* **Written exercise**: Rewrite the material starting at the line that contains "genus: Ascarina" and ending at the line that contains "genus: Allium", changing "locality" to "collection site" and leaving everything else as it is. Return only those lines.

_____

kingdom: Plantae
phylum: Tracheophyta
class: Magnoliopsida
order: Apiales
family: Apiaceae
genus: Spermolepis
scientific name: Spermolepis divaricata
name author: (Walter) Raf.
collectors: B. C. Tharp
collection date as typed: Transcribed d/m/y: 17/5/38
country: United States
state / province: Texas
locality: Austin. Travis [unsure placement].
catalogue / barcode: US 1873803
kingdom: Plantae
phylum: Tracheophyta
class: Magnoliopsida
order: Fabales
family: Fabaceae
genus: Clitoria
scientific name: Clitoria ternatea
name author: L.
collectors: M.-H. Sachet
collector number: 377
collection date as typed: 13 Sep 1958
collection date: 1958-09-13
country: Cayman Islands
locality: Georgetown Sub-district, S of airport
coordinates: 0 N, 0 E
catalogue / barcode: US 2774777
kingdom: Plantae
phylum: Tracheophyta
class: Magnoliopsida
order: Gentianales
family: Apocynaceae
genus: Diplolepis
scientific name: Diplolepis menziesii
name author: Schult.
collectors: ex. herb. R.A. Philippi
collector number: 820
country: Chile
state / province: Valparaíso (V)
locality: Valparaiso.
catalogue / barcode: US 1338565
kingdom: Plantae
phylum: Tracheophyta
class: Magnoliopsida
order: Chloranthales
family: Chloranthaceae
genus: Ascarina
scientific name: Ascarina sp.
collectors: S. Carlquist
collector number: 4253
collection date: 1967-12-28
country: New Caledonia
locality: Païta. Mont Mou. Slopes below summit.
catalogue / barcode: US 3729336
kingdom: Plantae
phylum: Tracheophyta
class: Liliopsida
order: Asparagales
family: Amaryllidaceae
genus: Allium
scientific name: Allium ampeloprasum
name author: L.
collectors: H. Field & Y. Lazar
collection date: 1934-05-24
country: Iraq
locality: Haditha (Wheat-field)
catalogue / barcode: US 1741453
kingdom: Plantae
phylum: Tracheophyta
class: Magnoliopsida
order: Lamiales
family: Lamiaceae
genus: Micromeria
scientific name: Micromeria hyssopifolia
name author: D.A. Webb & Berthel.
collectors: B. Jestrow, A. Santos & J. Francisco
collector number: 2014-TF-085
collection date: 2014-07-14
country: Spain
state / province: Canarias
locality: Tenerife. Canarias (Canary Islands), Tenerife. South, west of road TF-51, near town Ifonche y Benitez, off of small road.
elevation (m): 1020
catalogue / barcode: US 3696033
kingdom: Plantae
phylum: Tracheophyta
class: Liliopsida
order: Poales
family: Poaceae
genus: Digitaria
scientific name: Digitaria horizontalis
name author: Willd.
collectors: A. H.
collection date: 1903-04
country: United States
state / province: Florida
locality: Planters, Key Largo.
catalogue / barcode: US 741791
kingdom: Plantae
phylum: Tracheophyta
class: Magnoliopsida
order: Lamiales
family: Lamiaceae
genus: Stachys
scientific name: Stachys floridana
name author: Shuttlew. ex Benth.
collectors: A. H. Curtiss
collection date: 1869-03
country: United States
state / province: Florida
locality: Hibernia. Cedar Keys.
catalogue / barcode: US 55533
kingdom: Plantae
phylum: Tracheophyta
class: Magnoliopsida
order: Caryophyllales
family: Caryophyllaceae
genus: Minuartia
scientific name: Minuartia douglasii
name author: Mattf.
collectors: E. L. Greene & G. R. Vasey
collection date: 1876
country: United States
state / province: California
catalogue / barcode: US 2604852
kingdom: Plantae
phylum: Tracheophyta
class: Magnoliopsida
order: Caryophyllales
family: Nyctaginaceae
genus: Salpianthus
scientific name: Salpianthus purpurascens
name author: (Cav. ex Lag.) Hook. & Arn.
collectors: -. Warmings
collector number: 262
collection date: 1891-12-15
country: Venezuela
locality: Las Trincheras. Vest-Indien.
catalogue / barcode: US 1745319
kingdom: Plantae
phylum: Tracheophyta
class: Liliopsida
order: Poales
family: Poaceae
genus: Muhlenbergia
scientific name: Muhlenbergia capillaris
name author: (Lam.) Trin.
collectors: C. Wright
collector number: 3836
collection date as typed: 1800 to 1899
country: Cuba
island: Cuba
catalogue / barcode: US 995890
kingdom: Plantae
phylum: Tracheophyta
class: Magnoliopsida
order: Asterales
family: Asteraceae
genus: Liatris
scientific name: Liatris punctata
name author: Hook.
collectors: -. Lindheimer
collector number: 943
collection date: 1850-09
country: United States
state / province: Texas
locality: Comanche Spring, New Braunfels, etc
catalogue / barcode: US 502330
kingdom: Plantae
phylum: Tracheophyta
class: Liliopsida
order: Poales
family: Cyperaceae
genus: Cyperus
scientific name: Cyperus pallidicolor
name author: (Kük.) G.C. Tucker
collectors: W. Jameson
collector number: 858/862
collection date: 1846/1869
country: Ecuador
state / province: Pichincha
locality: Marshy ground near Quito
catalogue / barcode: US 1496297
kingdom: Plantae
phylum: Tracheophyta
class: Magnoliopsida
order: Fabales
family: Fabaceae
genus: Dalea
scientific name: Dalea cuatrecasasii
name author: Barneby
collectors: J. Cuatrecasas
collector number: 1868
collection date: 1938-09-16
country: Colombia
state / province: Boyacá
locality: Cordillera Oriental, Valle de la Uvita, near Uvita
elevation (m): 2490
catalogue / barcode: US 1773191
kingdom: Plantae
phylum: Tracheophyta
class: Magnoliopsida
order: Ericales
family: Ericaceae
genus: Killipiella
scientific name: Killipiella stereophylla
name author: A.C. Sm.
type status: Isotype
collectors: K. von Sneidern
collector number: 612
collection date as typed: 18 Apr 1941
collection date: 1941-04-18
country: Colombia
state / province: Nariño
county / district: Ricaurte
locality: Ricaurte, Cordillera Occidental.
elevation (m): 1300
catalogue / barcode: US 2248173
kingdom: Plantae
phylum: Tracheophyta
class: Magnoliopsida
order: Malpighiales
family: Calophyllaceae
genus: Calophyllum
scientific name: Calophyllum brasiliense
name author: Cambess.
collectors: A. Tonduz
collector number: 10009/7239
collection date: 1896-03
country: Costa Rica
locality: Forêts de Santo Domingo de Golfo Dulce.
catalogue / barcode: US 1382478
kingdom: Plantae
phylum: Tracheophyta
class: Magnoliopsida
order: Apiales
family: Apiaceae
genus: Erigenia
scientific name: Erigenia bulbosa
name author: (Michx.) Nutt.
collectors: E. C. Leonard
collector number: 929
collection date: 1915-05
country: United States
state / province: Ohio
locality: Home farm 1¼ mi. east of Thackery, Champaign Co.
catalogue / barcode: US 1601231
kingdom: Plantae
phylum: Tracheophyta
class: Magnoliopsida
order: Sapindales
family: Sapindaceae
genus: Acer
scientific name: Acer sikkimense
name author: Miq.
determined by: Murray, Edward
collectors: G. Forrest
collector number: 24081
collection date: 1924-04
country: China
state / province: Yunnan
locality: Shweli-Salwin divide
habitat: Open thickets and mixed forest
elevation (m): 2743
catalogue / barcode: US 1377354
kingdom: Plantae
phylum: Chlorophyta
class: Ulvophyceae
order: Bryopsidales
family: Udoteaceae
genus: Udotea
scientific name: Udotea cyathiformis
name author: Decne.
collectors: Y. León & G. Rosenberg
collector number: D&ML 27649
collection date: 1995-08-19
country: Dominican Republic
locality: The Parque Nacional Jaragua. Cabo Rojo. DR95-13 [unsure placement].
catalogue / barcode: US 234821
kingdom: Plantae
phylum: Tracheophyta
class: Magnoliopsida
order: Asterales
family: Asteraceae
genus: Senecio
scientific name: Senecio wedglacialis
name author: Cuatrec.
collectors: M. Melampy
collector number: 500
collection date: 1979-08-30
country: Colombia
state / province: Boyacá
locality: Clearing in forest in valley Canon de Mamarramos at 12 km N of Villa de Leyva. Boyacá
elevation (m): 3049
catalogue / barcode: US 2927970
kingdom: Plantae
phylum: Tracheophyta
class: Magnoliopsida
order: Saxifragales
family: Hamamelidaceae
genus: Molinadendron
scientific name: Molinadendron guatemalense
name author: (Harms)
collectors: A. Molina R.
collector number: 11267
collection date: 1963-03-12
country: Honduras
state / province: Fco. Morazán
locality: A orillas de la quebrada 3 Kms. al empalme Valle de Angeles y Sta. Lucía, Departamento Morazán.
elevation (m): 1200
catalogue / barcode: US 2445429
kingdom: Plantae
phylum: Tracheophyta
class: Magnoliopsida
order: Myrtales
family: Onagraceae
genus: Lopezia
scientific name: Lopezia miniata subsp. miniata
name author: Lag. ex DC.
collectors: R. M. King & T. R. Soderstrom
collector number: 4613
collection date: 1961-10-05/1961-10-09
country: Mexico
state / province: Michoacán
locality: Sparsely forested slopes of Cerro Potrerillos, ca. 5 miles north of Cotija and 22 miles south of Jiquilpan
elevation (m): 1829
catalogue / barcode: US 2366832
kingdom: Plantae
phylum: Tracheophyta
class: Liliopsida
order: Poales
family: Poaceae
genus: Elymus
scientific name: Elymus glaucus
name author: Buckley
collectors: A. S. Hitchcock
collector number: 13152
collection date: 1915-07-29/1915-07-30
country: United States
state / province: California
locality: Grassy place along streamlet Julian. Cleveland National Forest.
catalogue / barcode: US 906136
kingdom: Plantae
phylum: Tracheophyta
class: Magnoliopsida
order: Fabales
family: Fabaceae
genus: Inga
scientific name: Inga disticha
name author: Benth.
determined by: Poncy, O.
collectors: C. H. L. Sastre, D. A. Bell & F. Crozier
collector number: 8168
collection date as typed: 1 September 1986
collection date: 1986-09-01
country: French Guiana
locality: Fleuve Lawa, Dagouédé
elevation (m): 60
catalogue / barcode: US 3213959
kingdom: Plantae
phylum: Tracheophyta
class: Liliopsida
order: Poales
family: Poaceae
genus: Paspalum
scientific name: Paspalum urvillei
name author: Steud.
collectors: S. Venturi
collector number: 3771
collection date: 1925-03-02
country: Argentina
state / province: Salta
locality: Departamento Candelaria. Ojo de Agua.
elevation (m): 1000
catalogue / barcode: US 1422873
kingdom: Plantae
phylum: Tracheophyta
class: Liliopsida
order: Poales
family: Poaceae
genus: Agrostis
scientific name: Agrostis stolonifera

_____

* **Solved problem**:
genus: Ascarina
scientific name: Ascarina sp.
collectors: S. Carlquist
collector number: 4253
collection date: 1967-12-28
country: New Caledonia
collection site: Païta. Mont Mou. Slopes below summit.
catalogue / barcode: US 3729336
kingdom: Plantae
phylum: Tracheophyta
class: Liliopsida
order: Asparagales
family: Amaryllidaceae
genus: Allium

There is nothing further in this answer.